Lina Bo Bardi was a Brazilian modernist architect born in Italy. A prolific architect and designer, Lina Bo Bardi devoted her working life, most of it spent in Brazil, to promoting the social and cultural potential of architecture and design. She was also famed for the furniture and jewellery designs.
After graduating from the Rome College of Architecture in 1939 at the age of 25 with her final piece, “The Maternity and Infancy Care Centre”, she moved to Milan to begin working with architect Carlo Pagani in the Studio Bo e Pagani, No 12, Via Gesù. Lina collaborated (until 1943) with architect and designer Giò Ponti on the magazine Lo Stile – nella casa e nell’arredamento. In 1942, at the age of 28, she opened her own architectural studio on Via Gesù, but the lack of work during wartime soon led Bardi to take up illustration for newspapers and magazines such as Stile, Grazia, Belleza, Tempo, Vetrinaand Illustrazione Italiana. The following year, Bardi was invited to run Domus magazine. However, she didn’t receive many commissions before her office was destroyed by an aerial bombing in 1943.
The event prompted her deeper involvement in the Italian Communist Party. In 1945, Domus commissioned Lina to travel around Italy with Carlo Pagani and photographer Federico Patellani to document and evaluate the situation of the destroyed country. Lina, Pagani and Bruno Zevi established the weekly magazine A – Attualità, Architettura, Abitazione, Arte in Milan (A Cultura della Vita). She also collaborated on the daily newspaper Milano Sera, directed by Elio Vittorini. Lina took part in the First National Meeting for Reconstruction in Milan, alerting people to the indifference of public opinion on the subject, which for her covered both the physical and moral reconstruction of the country.

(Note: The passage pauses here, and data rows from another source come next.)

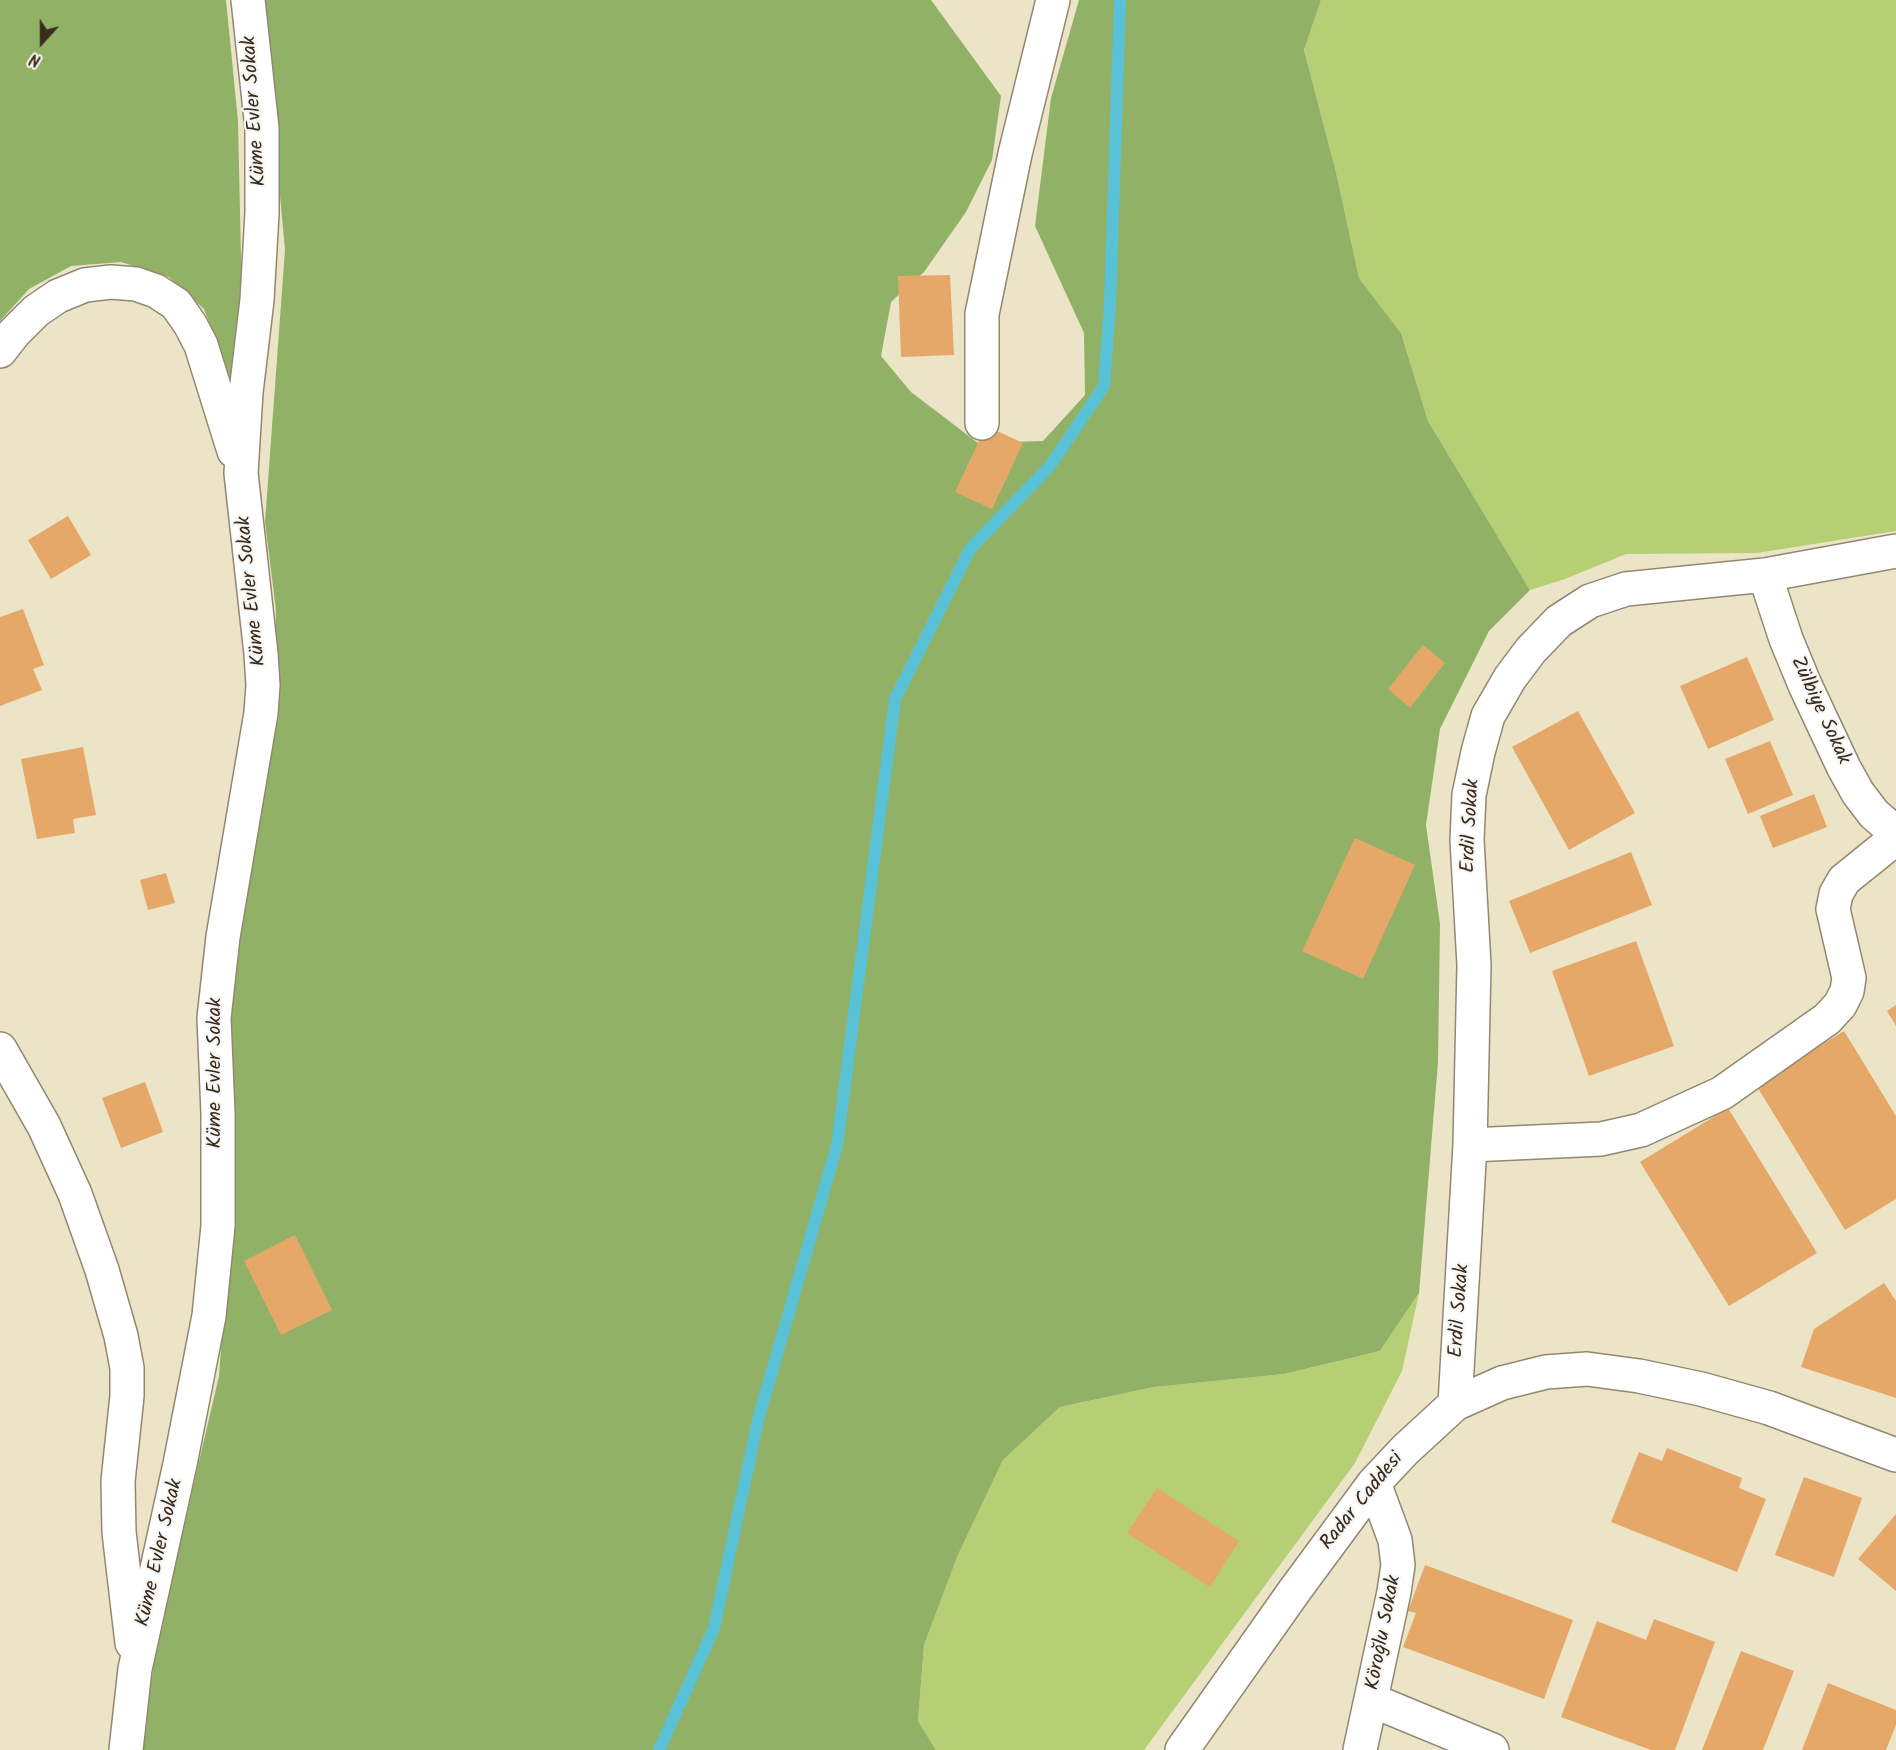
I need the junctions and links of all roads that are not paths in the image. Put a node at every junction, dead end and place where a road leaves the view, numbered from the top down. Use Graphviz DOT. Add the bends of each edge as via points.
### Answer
graph roads {
  1 [pos="248,0"];
  2 [pos="1053,0"];
  3 [pos="0,351"];
  4 [pos="982,423"];
  5 [pos="241,473"];
  6 [pos="1896,551"];
  7 [pos="1765,575"];
  8 [pos="1896,833"];
  9 [pos="1896,838"];
  10 [pos="0,1049"];
  11 [pos="1470,1145"];
  12 [pos="1455,1404"];
  13 [pos="1896,1455"];
  14 [pos="1374,1483"];
  15 [pos="135,1669"];
  16 [pos="1371,1700"];
  17 [pos="126,1750"];
  18 [pos="1182,1750"];
  19 [pos="1359,1750"];
  20 [pos="1492,1750"];
  1 -- 5 [label="street, Küme Evler Sokak" via="262,128 262,213"];
  2 -- 4 [label="street" via="1015,154 982,314"];
  3 -- 5 [label="street, Küme Evler Sokak" via="36,311 85,285 136,284 156,291 176,304 201,345"];
  5 -- 15 [label="street, Küme Evler Sokak" via="263,686 214,1018 218,1226 209,1316"];
  6 -- 7 [label="street, Erdil Sokak"];
  7 -- 8 [label="street, Zülbiye Sokak" via="1786,639 1844,768 1874,814"];
  7 -- 11 [label="street, Erdil Sokak" via="1626,589 1590,601 1559,621 1531,650 1488,716 1469,795 1467,840 1474,965"];
  9 -- 11 [label="street" via="1844,880 1836,894 1833,909 1849,978 1840,1005 1827,1019 1722,1093 1641,1130 1601,1139"];
  10 -- 15 [label="street, Küme Evler Sokak" via="44,1126 75,1194 121,1336 127,1396 118,1481 119,1532"];
  11 -- 12 [label="street, Erdil Sokak"];
  12 -- 13 [label="street, Radar Caddesi" via="1502,1383 1546,1372 1587,1369 1701,1389 1769,1408"];
  12 -- 14 [label="street, Radar Caddesi"];
  14 -- 16 [label="street, Köroğlu Sokak" via="1395,1540 1398,1565"];
  14 -- 18 [label="street, Radar Caddesi"];
  15 -- 17 [label="street, Küme Evler Sokak"];
  16 -- 19 [label="street, Köroğlu Sokak"];
  16 -- 20 [label="street"];
}
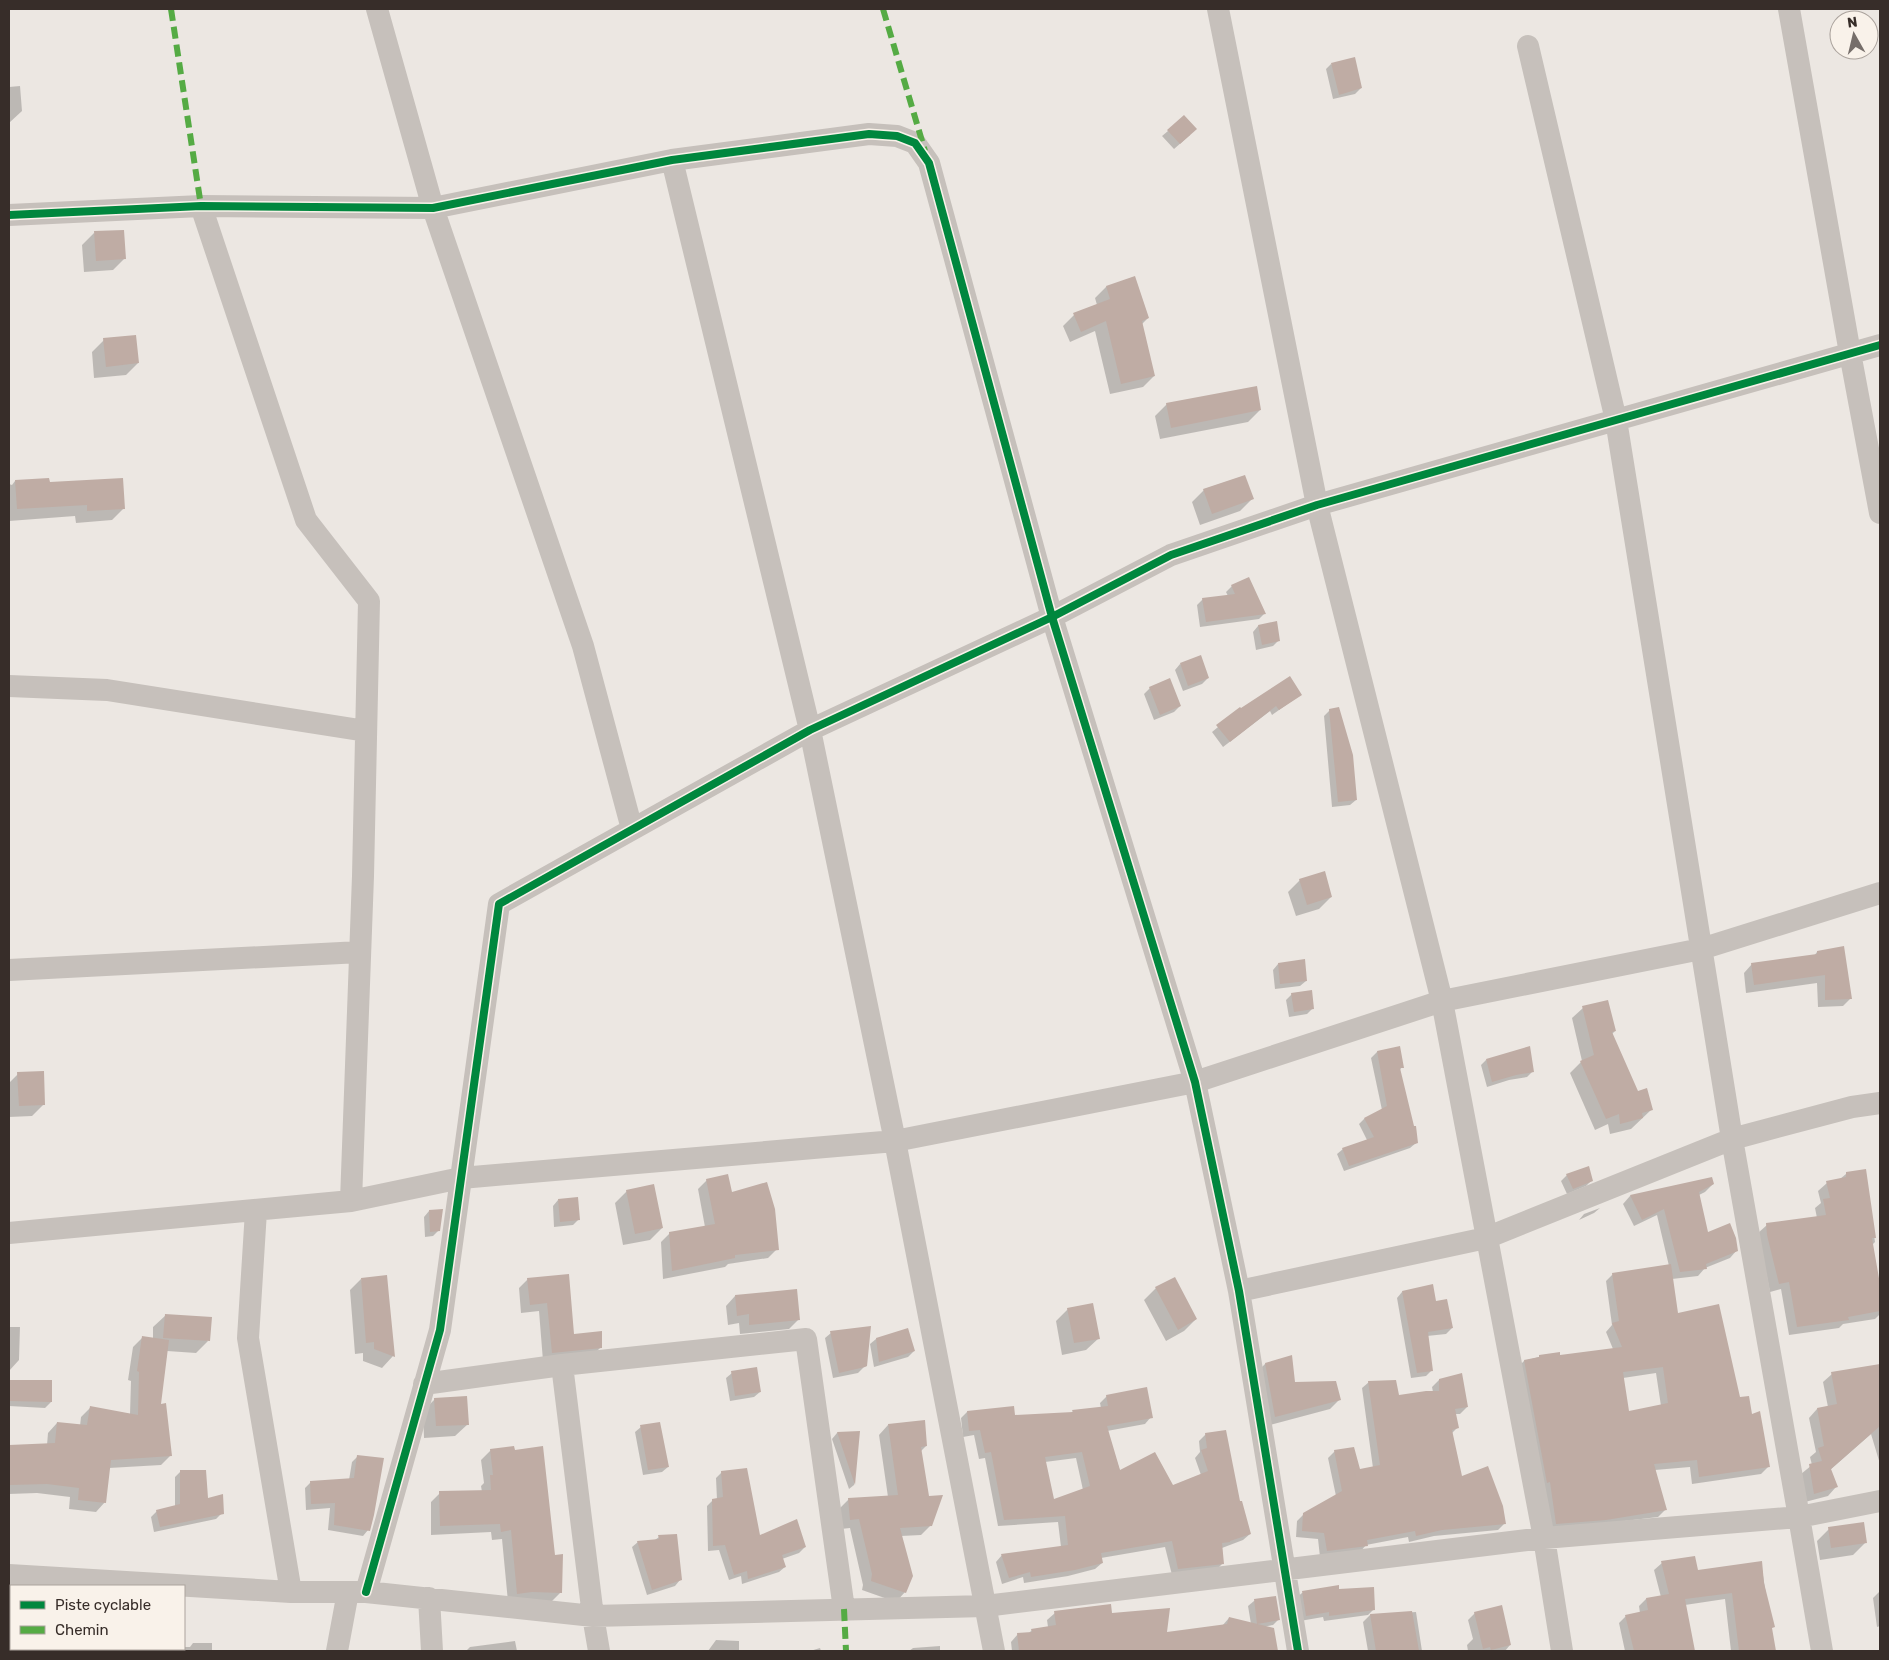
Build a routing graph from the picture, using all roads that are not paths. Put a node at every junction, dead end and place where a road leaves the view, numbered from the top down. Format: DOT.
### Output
graph roads {
  1 [pos="377,9"];
  2 [pos="1218,9"];
  3 [pos="1789,9"];
  4 [pos="1528,46"];
  5 [pos="672,160"];
  6 [pos="201,206"];
  7 [pos="433,208"];
  8 [pos="9,215"];
  9 [pos="1880,345"];
  10 [pos="1850,354"];
  11 [pos="1616,420"];
  12 [pos="1317,505"];
  13 [pos="1880,513"];
  14 [pos="1052,617"];
  15 [pos="9,686"];
  16 [pos="810,730"];
  17 [pos="366,731"];
  18 [pos="632,829"];
  19 [pos="1880,893"];
  20 [pos="1700,949"];
  21 [pos="360,952"];
  22 [pos="9,970"];
  23 [pos="1442,1000"];
  24 [pos="1195,1082"];
  25 [pos="1880,1102"];
  26 [pos="1732,1139"];
  27 [pos="895,1141"];
  28 [pos="461,1178"];
  29 [pos="351,1201"];
  30 [pos="256,1211"];
  31 [pos="9,1233"];
  32 [pos="1486,1238"];
  33 [pos="1239,1291"];
  34 [pos="562,1365"];
  35 [pos="424,1384"];
  36 [pos="1880,1501"];
  37 [pos="1800,1517"];
  38 [pos="1544,1538"];
  39 [pos="1286,1569"];
  40 [pos="9,1575"];
  41 [pos="174,1585"];
  42 [pos="185,1586"];
  43 [pos="290,1592"];
  44 [pos="357,1592"];
  45 [pos="429,1598"];
  46 [pos="984,1606"];
  47 [pos="844,1609"];
  48 [pos="593,1616"];
  49 [pos="337,1651"];
  50 [pos="432,1651"];
  51 [pos="599,1651"];
  52 [pos="994,1651"];
  53 [pos="1298,1651"];
  54 [pos="1562,1651"];
  55 [pos="1822,1651"];
  1 -- 7 [label="street"];
  2 -- 12 [label="street"];
  3 -- 10 [label="street"];
  4 -- 11 [label="street"];
  5 -- 7 [label="street"];
  5 -- 14 [label="street"];
  5 -- 16 [label="street"];
  6 -- 7 [label="street"];
  6 -- 8 [label="street"];
  6 -- 17 [label="street"];
  7 -- 18 [label="street"];
  9 -- 10 [label="street"];
  10 -- 11 [label="street"];
  10 -- 13 [label="street"];
  11 -- 12 [label="street"];
  11 -- 20 [label="street"];
  12 -- 14 [label="street"];
  12 -- 23 [label="street"];
  14 -- 16 [label="street"];
  14 -- 24 [label="street"];
  15 -- 17 [label="street"];
  16 -- 18 [label="street"];
  16 -- 27 [label="street"];
  17 -- 21 [label="street"];
  18 -- 28 [label="street"];
  19 -- 20 [label="street"];
  20 -- 23 [label="street"];
  20 -- 26 [label="street"];
  21 -- 22 [label="street"];
  21 -- 29 [label="street"];
  23 -- 24 [label="street"];
  23 -- 32 [label="street"];
  24 -- 27 [label="street"];
  24 -- 33 [label="street"];
  25 -- 26 [label="street"];
  26 -- 32 [label="street"];
  26 -- 37 [label="street"];
  27 -- 28 [label="street"];
  27 -- 46 [label="street"];
  28 -- 29 [label="street"];
  28 -- 35 [label="street"];
  29 -- 30 [label="street"];
  30 -- 31 [label="street"];
  30 -- 43 [label="street"];
  32 -- 33 [label="street"];
  32 -- 38 [label="street"];
  33 -- 39 [label="street"];
  34 -- 35 [label="street"];
  34 -- 47 [label="street"];
  34 -- 48 [label="street"];
  35 -- 44 [label="street"];
  36 -- 37 [label="street"];
  37 -- 38 [label="street"];
  37 -- 55 [label="street"];
  38 -- 39 [label="street"];
  38 -- 54 [label="street"];
  39 -- 46 [label="street"];
  39 -- 53 [label="street"];
  40 -- 41 [label="street"];
  42 -- 43 [label="street"];
  43 -- 44 [label="street"];
  44 -- 45 [label="street"];
  44 -- 49 [label="street"];
  45 -- 48 [label="street"];
  45 -- 50 [label="street"];
  46 -- 47 [label="street"];
  46 -- 52 [label="street"];
  47 -- 48 [label="street"];
  48 -- 51 [label="street"];
}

In 1946, Lina moved to Rome and married Pietro Maria Bardi.
In October Lina and her husband travelled to South America. In Rio, they were received by the IAB (Institute of Brazilian Architects). Bardi quickly re-established her practice in Brazil, a country which had a profound effect on her creative thinking. She and her husband co-founded the influential art magazine Habitat. The magazine’s title referenced Bardi’s conceptualization of the ideal interior as a “habitat” designed to maximize human potential.
In 1947, Assis Chateaubriand invited Pietro Maria Bardi to establish and run a Museum of Art. São Paulo was chosen despite Lina’s preference for Rio de Janeiro. MASP (The Museum of Art of São Paulo) was established on 2nd October, with temporary offices on the second floor of the headquarters of the Diários Associados on Rua Sete de Abril. Lina designed the conversion of the building into a museum. She also designed the new headquarters for the Diários Associados on Rua Álvaro de Carvalho, São Paulo, and designed jewellery using Brazilian gemstones.
In 1948, The Studio d’Arte Palma was established on the 18th floor of a building by Polish architect Lucjan Korngold (N˚ 66 Praça Bráulio Gomes, São Paulo), bringing Pietro Maria Bardi, Lina, Giancarlo Palanti (until 1951) and Valeria Piacentini Cirell (responsible for the antiquarian section) together.
Bo Bardi became a naturalized Brazilian citizen in 1951, the same year she completed her first built work, her own “Glass House” in the new neighborhood of Morumbi. Italian rationalism shaped this first work, but immersed in Brazilian culture her creative thinking began to become more expressive.